Request:
Quote the lines from the one with "order: Gentianales" up to and including the one with "common name: Slender centaury", exactly as they appear in the items below.

Given information:
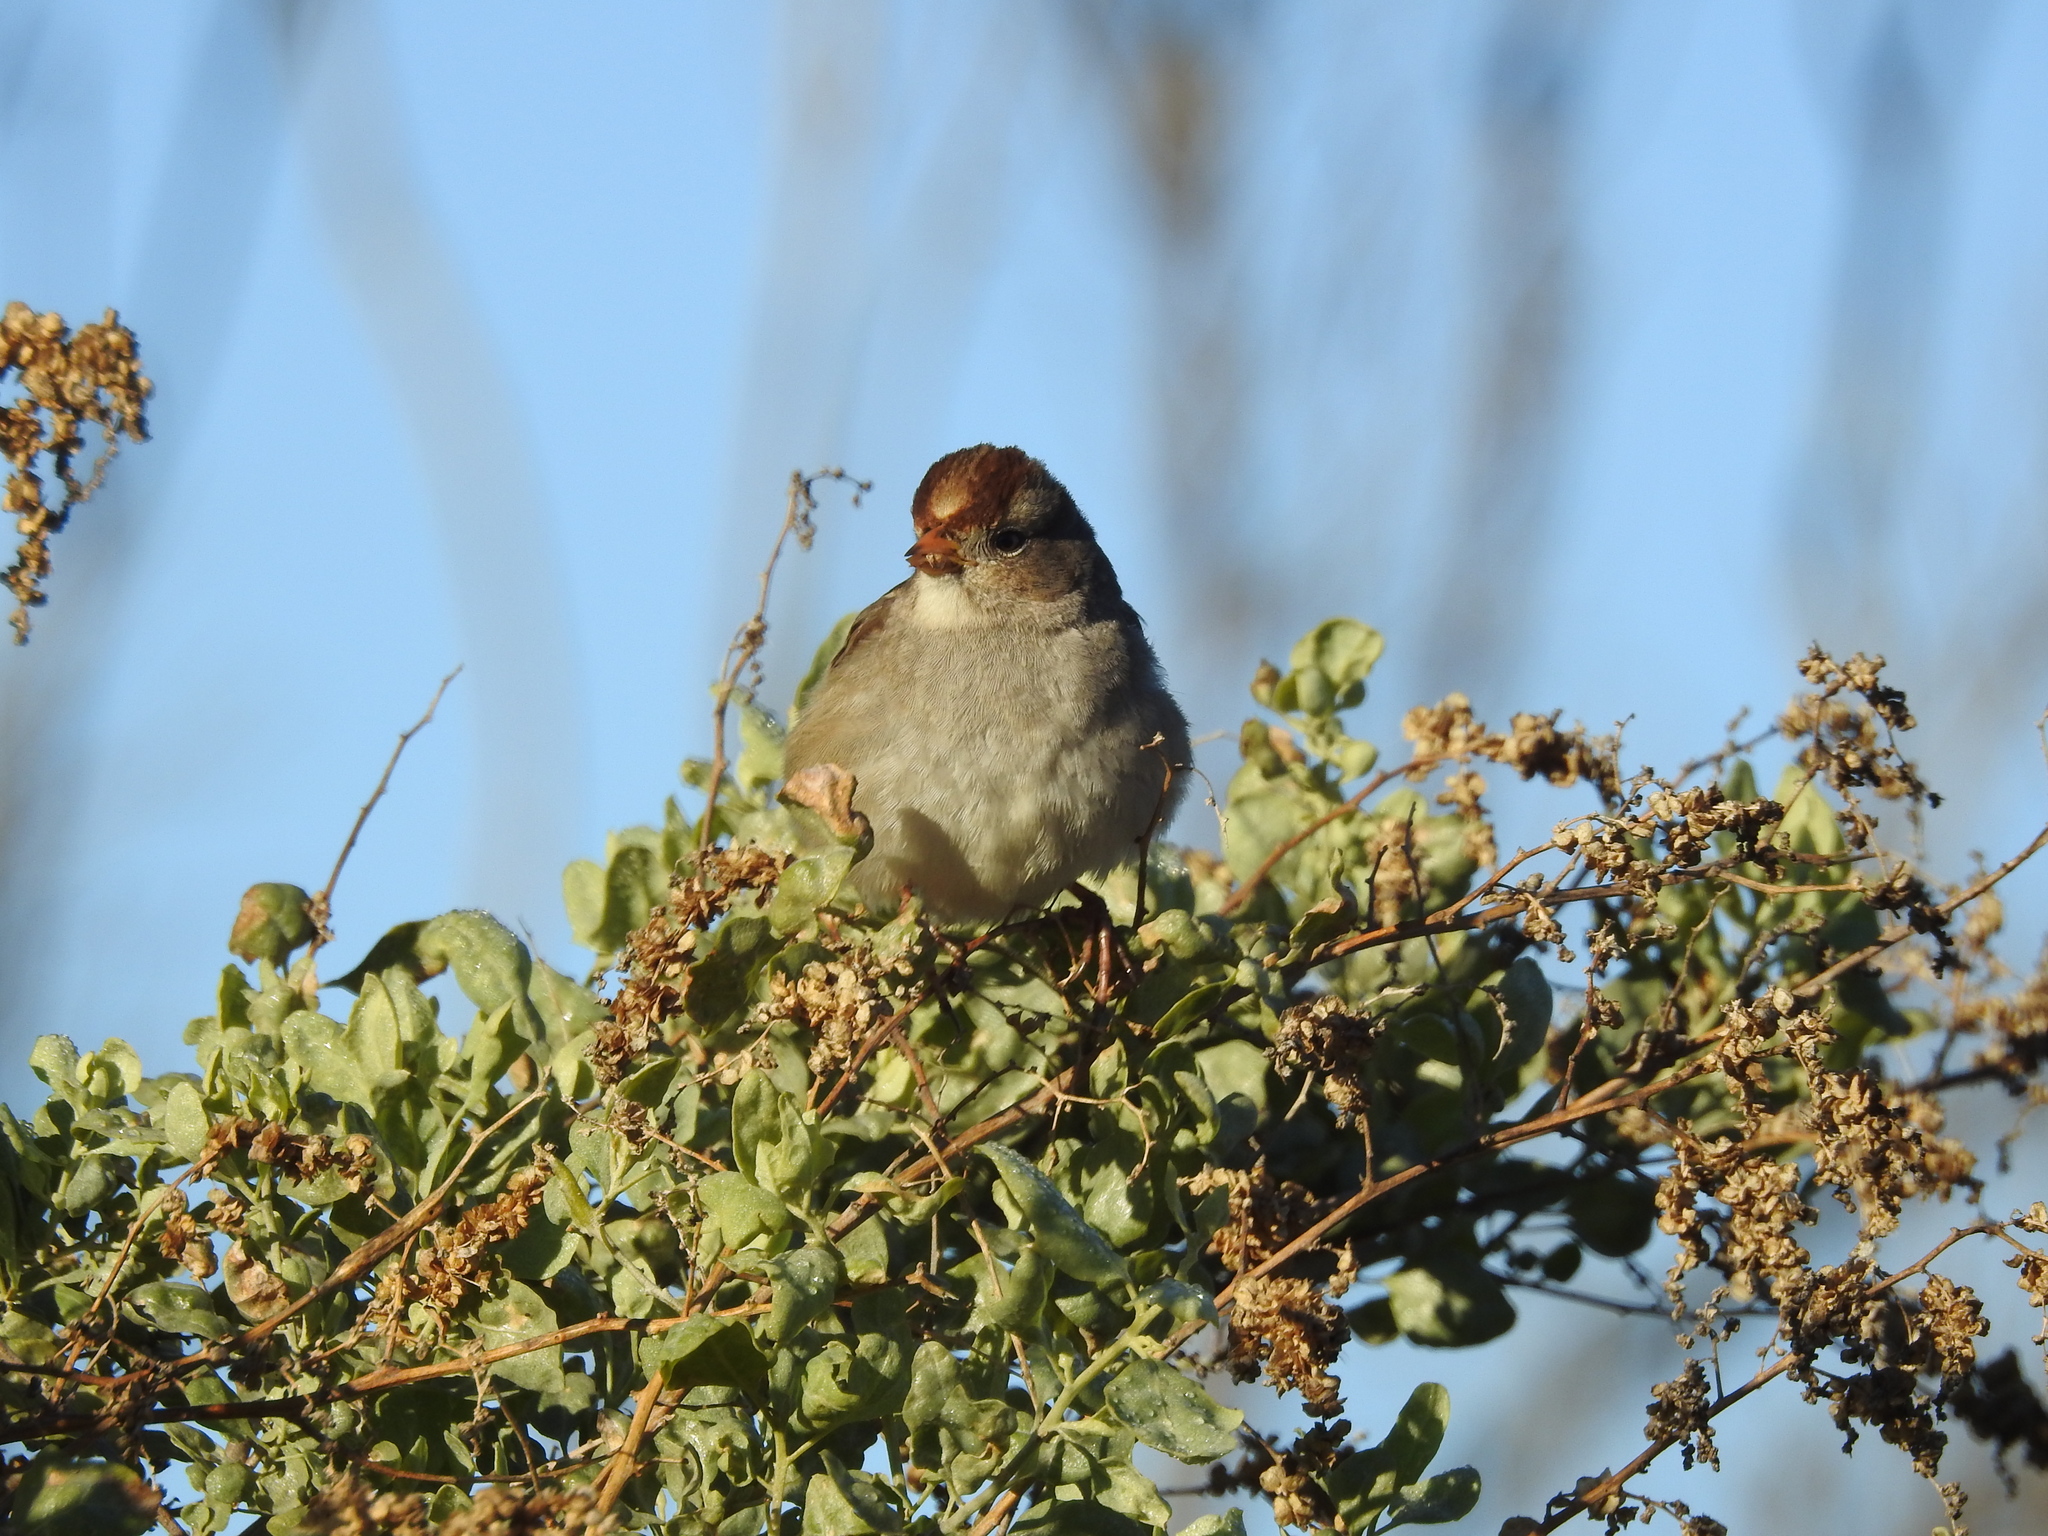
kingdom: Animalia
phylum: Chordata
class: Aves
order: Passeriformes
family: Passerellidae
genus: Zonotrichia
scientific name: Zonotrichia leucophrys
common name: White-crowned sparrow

--

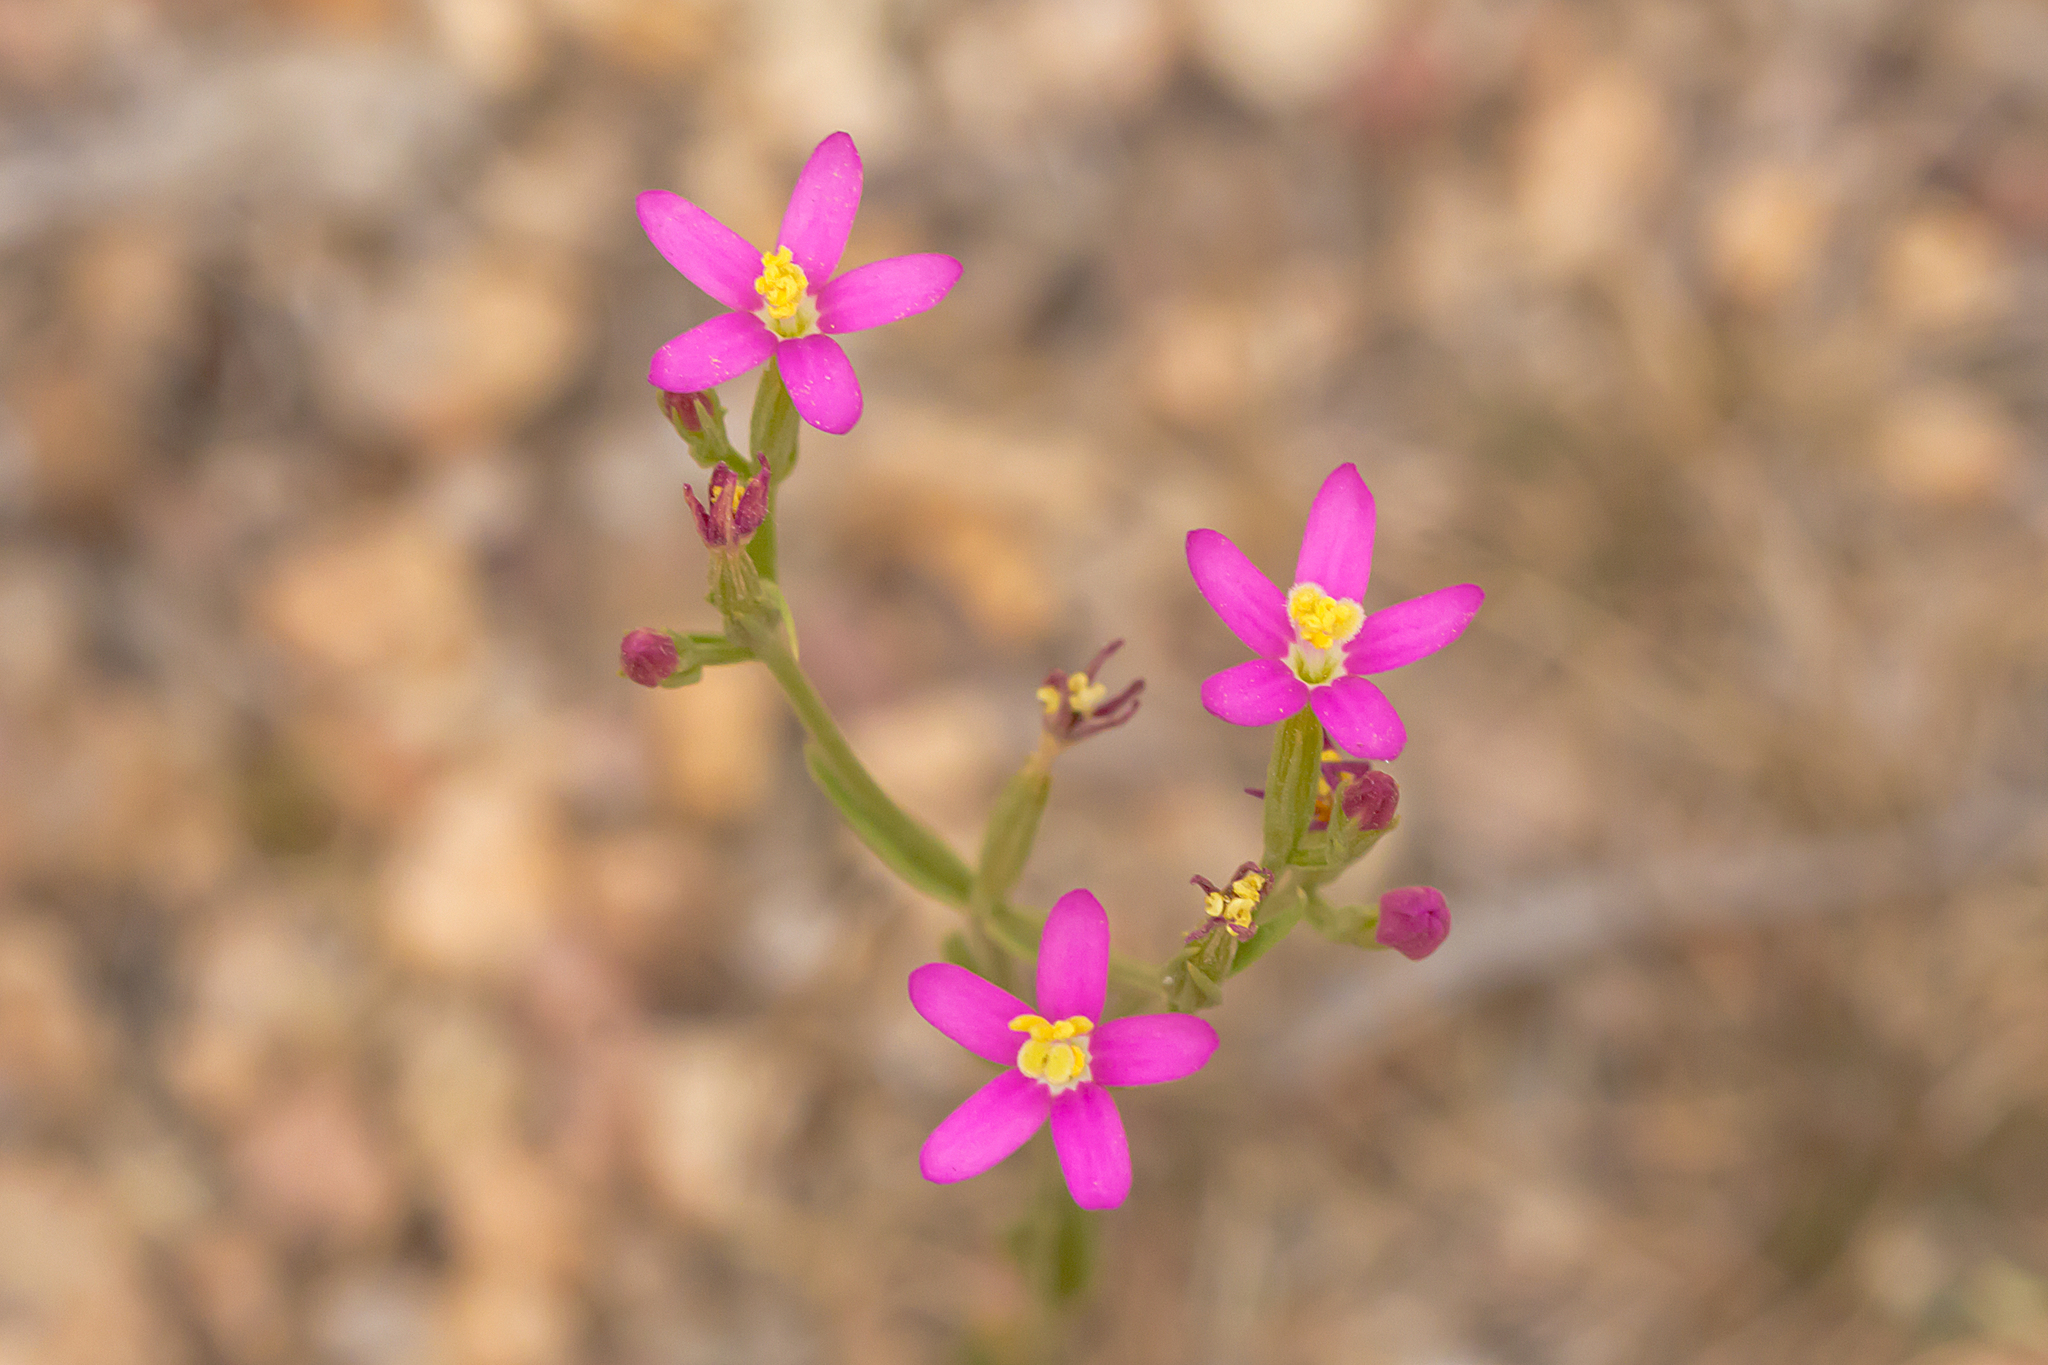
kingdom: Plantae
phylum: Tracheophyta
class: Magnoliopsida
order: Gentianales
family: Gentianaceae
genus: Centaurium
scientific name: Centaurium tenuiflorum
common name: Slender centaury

Task answer:
order: Gentianales
family: Gentianaceae
genus: Centaurium
scientific name: Centaurium tenuiflorum
common name: Slender centaury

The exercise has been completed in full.